Task directions
Each line of the data that includes the string "menuItems" is to be copied out.

Source material
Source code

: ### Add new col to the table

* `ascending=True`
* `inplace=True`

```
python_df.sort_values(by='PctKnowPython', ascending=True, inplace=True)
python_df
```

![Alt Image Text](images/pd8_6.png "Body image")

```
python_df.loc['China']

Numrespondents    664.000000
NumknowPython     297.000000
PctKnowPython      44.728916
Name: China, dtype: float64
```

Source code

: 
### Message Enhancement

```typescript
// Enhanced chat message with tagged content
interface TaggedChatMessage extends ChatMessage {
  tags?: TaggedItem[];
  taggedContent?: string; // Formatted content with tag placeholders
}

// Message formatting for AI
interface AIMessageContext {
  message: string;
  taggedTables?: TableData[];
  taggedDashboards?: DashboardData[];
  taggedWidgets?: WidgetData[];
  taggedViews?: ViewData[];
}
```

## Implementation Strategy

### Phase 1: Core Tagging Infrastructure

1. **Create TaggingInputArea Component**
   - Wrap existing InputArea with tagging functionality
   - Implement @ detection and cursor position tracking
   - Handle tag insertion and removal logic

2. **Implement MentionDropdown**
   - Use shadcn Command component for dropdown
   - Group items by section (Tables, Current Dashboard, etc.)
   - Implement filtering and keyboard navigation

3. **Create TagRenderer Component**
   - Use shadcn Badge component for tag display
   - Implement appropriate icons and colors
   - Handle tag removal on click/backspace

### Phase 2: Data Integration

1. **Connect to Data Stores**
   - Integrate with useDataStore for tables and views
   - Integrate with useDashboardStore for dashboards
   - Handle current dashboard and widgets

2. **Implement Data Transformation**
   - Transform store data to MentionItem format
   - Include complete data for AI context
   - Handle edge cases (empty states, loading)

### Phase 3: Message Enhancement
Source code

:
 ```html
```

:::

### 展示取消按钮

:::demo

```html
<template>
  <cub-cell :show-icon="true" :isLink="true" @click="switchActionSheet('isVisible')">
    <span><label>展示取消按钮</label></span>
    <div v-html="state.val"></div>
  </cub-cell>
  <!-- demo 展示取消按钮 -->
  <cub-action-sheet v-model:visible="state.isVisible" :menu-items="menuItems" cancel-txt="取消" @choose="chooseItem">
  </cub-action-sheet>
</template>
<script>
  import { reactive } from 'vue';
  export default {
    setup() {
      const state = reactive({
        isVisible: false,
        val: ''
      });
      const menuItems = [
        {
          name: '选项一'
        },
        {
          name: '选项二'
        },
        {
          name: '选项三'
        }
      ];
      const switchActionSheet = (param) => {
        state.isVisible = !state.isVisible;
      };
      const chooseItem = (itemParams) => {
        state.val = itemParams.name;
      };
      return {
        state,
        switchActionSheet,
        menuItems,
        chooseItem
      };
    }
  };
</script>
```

Exercise output
  <cub-action-sheet v-model:visible="state.isVisible" :menu-items="menuItems" cancel-txt="取消" @choose="chooseItem">
      const menuItems = [
        menuItems,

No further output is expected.